I always thought this of most jobs, they were just invented because people needed to be busy doing something. Not that everything has an inherent need or value, though. Many, many jobs are just busywork, and I’ve had a few. I guess that farming vegetables and livestock is pretty important, and up till about 150 years ago that’s what the vast majority of the human race actually did each and every day. You know, to keep from starving to death.
But is, say being a doorman (main duties: opening the door for people coming in or going out) on the same level of importance in the grand scheme of things? This is not to disparage doormen (or doorwomen) — I chose that because it’s something I actually did for awhile in my way-younger life. The easy answer is it’s no, not necessary. People can open their own damn doors, I think this was a left over from a more Downton Abbey-style world, even though it was right here in the U.S.
Another example: On a business trip to Japan a few years ago, I went shopping for family gifts in the Ginza district. In the store where I bought some items, there was one person to help you pick it out, then a cashier, a wrapper-upper, a bagger, and then a greeter/goodbye-er person. It seemed excessive even then, and that was long before the Crash of 2008. I work part-time in a store right now, and guess what — should we be lucky enough to have a paying customer in the flesh, I serve all of the above functions, and more.
I also worked for a movie studio for a long time, and our entire department was deemed “makework” by the new muckymuck who hated anything the previous muckymuck did. All of the jobs were internal public relations functions, a job category David Graeber specifically mentions. And guess what – we all lost those jobs, eventually, they really did just go away.

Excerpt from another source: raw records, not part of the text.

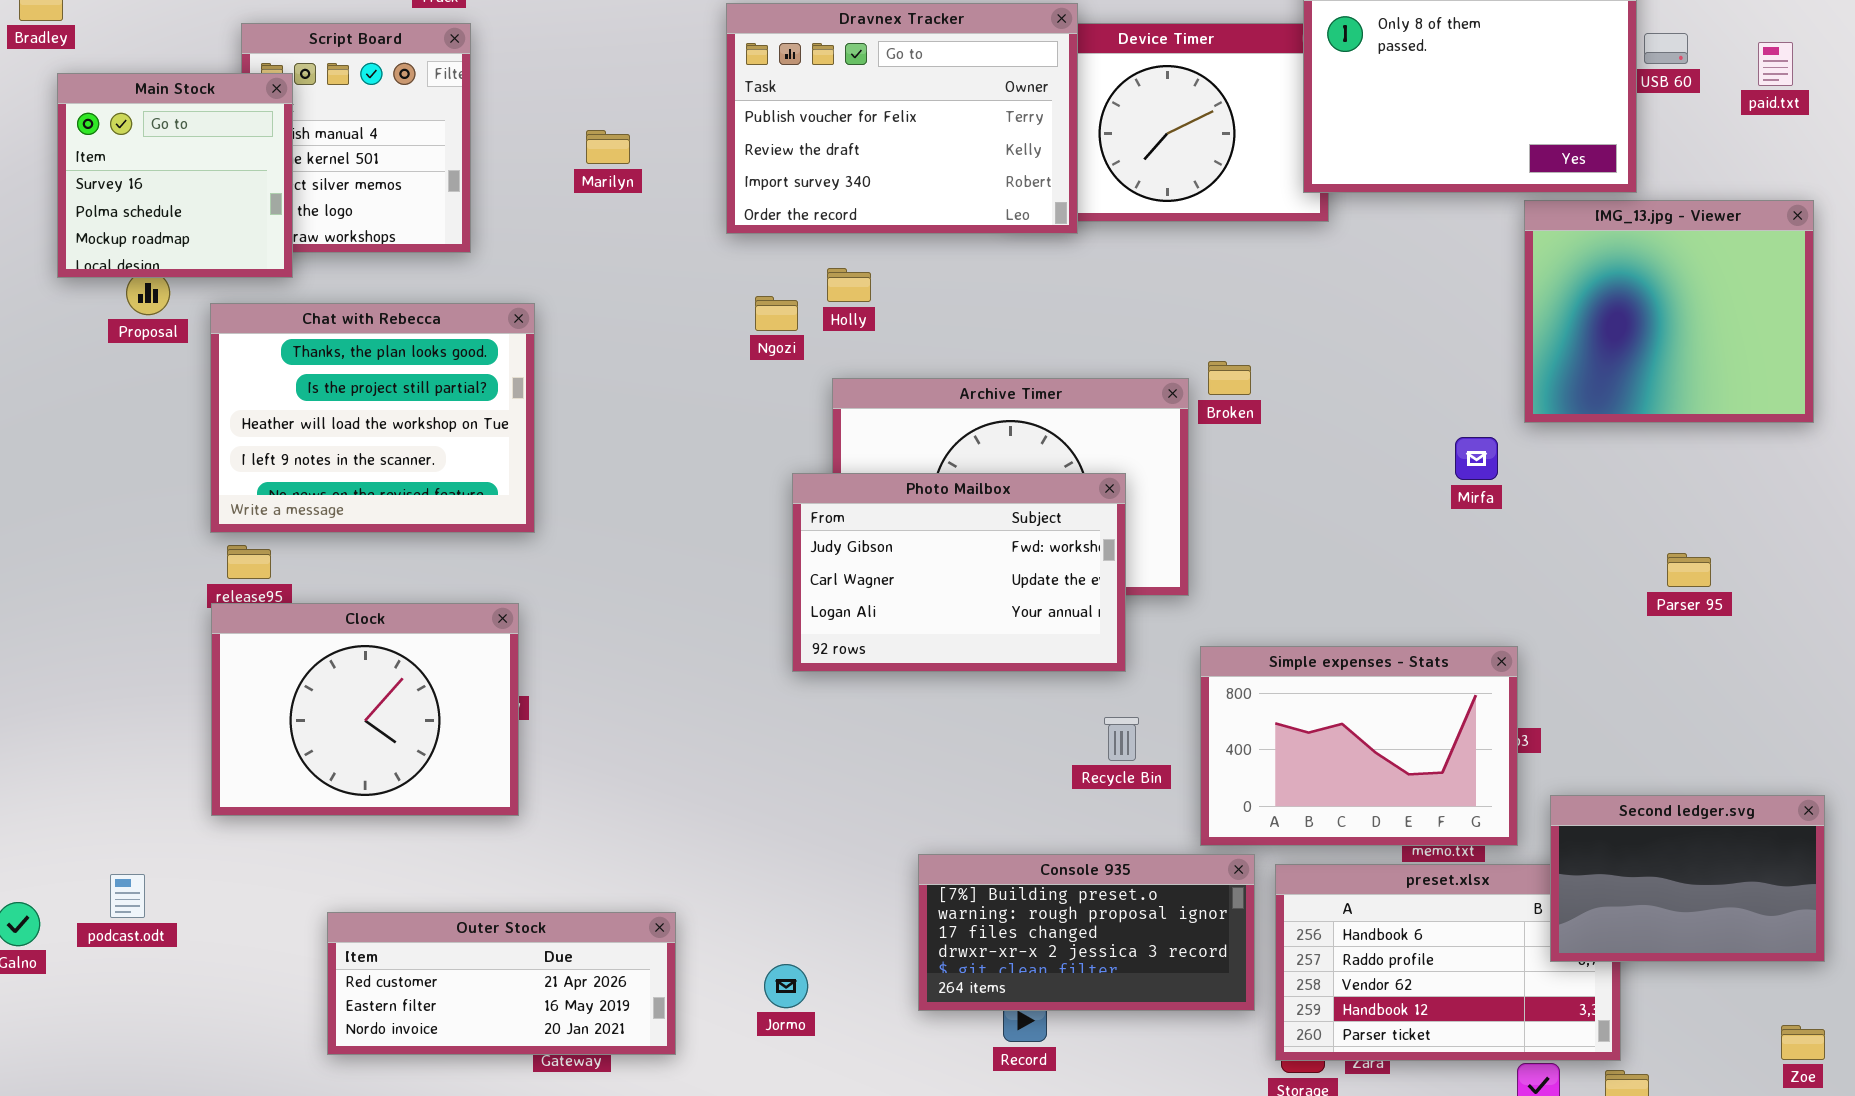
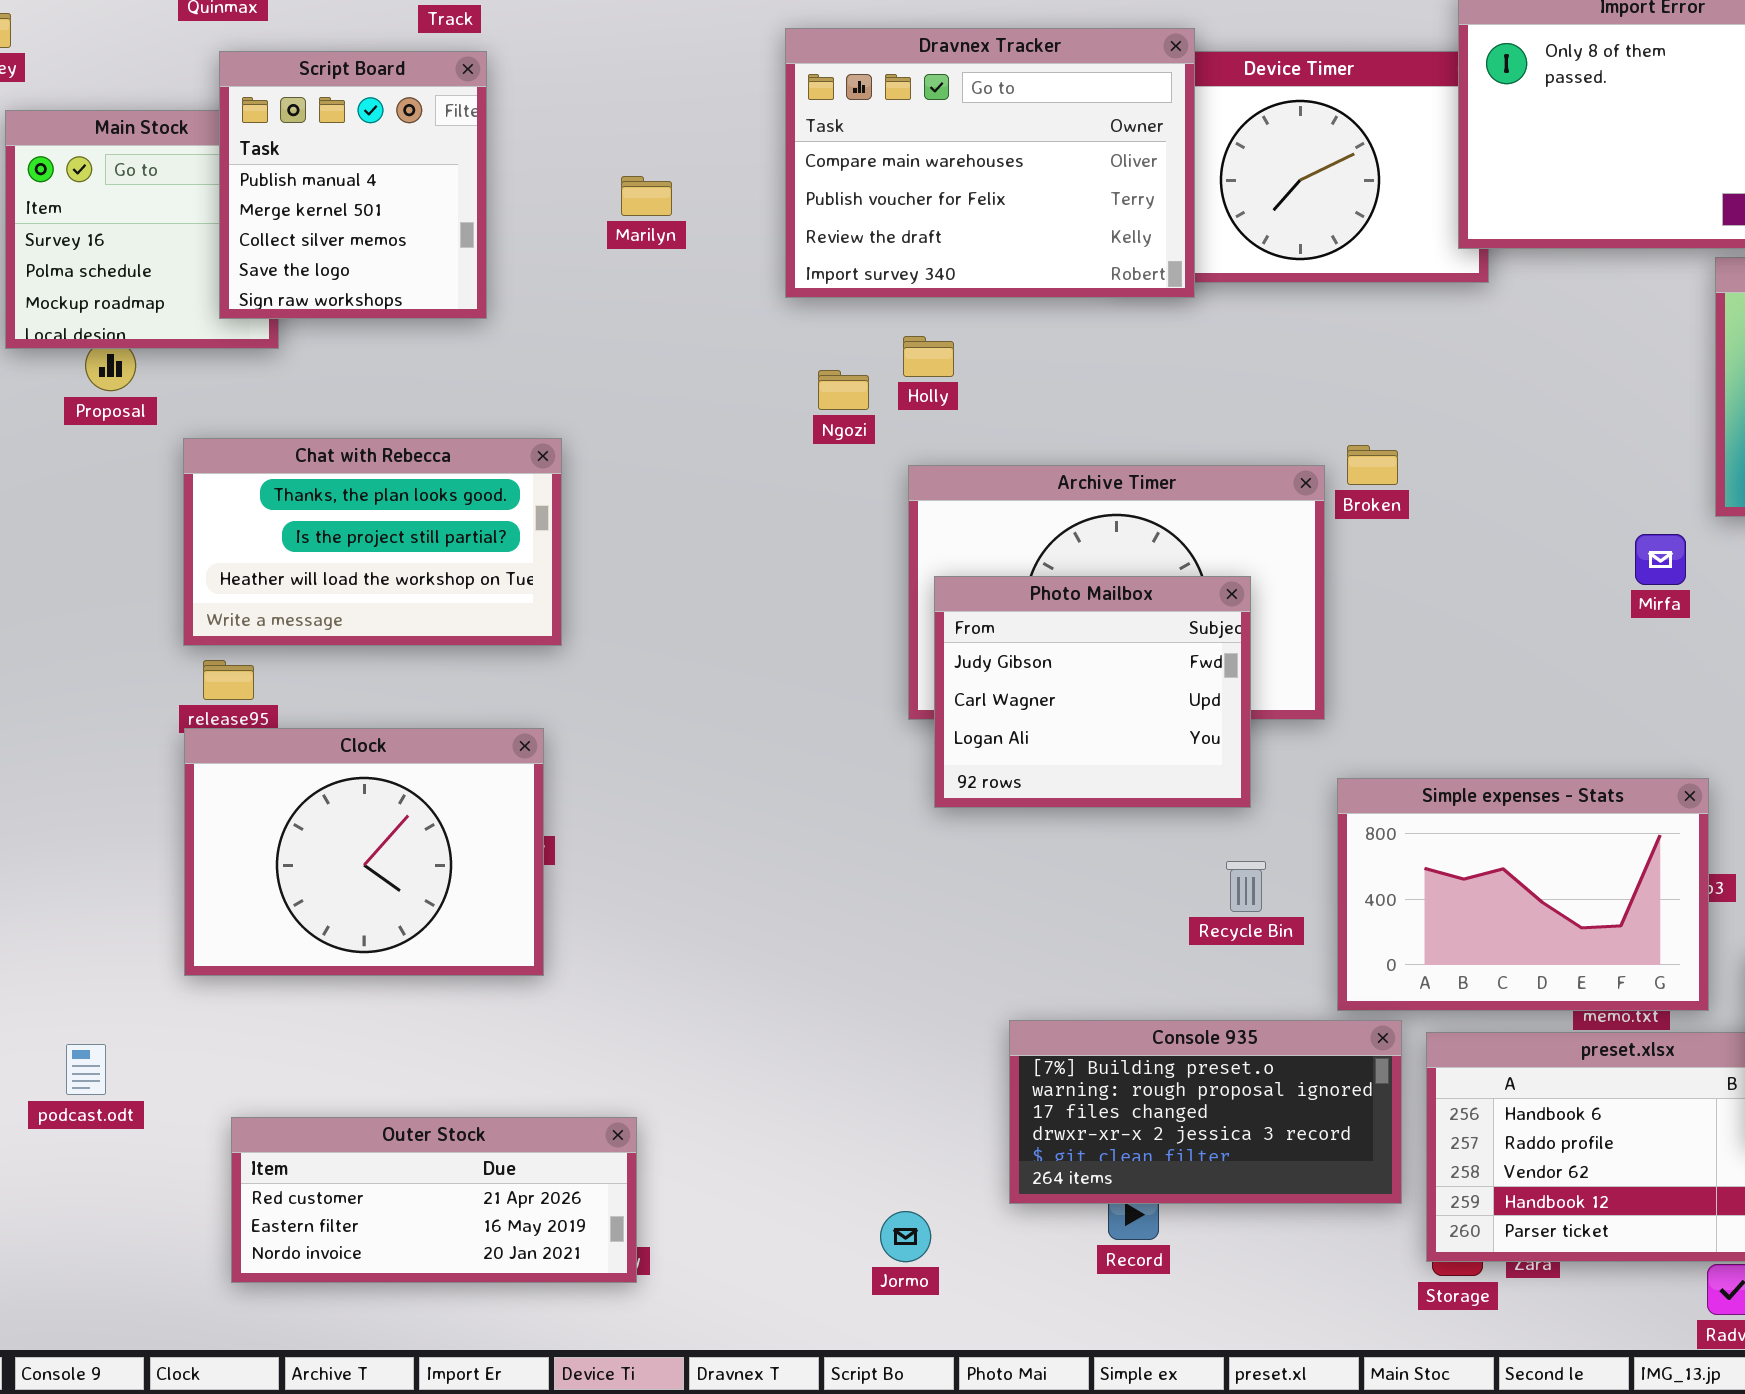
Dravnex Tracker: [726,3,1078,234] -> [785,28,1195,298], scrolled up 1 row
Script Board: [241,23,471,253] -> [219,51,487,319], raised
Chat with Rebecca: [210,303,535,533] -> [183,438,562,646], resized
Photo Mailbox: [792,473,1126,672] -> [934,576,1251,808], resized
Outer Stock: [327,912,676,1055] -> [231,1117,637,1283], moved
Jormo: [764,964,808,1008] -> [880,1211,931,1262], moved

So it’s all interesting. I do remember being in grade school in the 1960s where we were promised a future of almost unending leisure, as the automated world would open up life for so many people in a way never seen before. Europe largely chose to invest such wealth into creating that kind of a world for its citizens; here in the U.S. the powers that be decided they needed to have all the money and so the 99% would be required to work even harder than ever. I suspect that will change, one way or the other.
What do you think? Would you rather live in a world (like the author of this piece says, totally possible with today’s technology) where people only have to work 3-4 hours a day for survival, or do you like it as it is? This is mainly a political question. Does the thought of all that free time excite you, or does it scare you?